Vredeveld thinks a 3 percent annual sales-growth estimate was sound when the county calculated the size of the stadium fund years ago. For the two decades before the stadium tax was approved, the county averaged 5 percent growth.

"I did not expect population loss in Hamilton County to reach the levels that it has," Vredeveld says. "You usually don't assume, when you're forecasting, the worst-case scenario. We've come very close ... to the worst-case scenario."

Hamilton County's population peaked at 925,944 in the 1970 Census. Population losses accelerated in the 1990s, costing the county 2.4 percent of its population between 1990 and 2000. The biggest gainers were Warren County, which grew 39 percent, and Boone County, with 49 percent growth.

The patterns have continued in the new millennium, with Hamilton County losing an additional 2.6 percent between 2000 and 2003, according to Census estimates.

Former Kennedy Heights resident Samantha Hunter was part of the exodus. She and husband Richard moved to West Chester last year to give their three teenage grandchildren a better environment. Hunter was delighted when the Streets of West Chester opened, saving her the trip to Kenwood Towne Centre.

"It's so beautiful," Hunter says. "We love it."

Retailers are following the moving vans.
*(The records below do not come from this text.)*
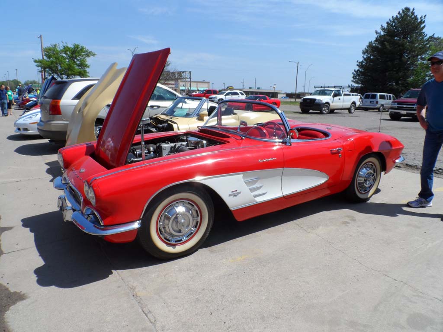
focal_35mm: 24
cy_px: 166
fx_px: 307
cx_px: 222
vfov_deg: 56.8
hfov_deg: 71.6
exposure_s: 1/750
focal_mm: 4
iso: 80
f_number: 4.5
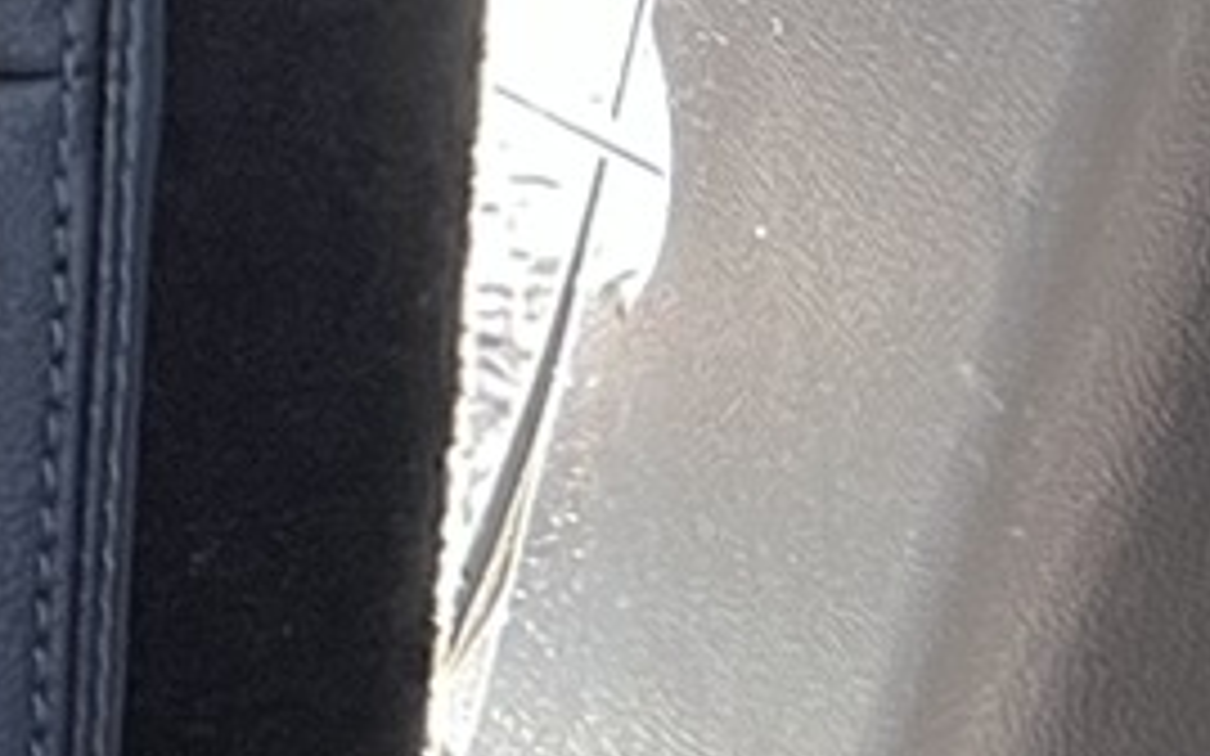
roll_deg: +4.1
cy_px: -652
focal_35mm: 210
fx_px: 6924
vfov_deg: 6.1
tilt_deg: -29.3
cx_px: -3279
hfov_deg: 7.6
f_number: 1.5
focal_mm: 5.7
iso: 125
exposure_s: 1/68
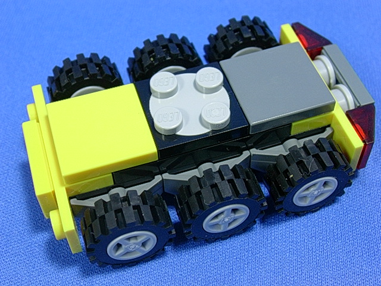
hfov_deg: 32.2
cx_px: 190
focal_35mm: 60
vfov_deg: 24.4
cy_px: 143
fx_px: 660
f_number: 3.4
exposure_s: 1/17.9
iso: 70
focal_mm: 9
Barnes & Noble bookstore left Springdale's Tri-County area for West Chester. Wal-Mart is leaving Symmes Township to build a SuperCenter near the Shoppes of Deerfield in Warren County.

Nonetheless, Hamilton County is still the region's Goliath. It accounted for 44 percent of the seven-county area's population and at least half of its taxable retail sales in 2003. Those sales grew about $1.5 billion between 1997 and 2003, to $12.2 billion last year, based on receipts reported by the Ohio Department of Taxation. Those comprise the region's biggest dollar amounts, despite being the lowest percentage increases.

And more stores are coming to Hamilton County, Stuckey points out, with Anderson Township rebuilding the former Beechmont Mall, and a new shopping center planned in Oakley.

Still, J.R. Anderson, development director for Anderson Real Estate, sees more trouble ahead for the county, partly because undeveloped land is so much more plentiful in the suburbs.

Anderson Real Estate is trying to expand its successful Rookwood shopping complex in Norwood, but it's also building the Shoppes of Deerfield.

"There's only so many retail dollars to go around, so all you're doing is slicing the pie differently," Anderson says.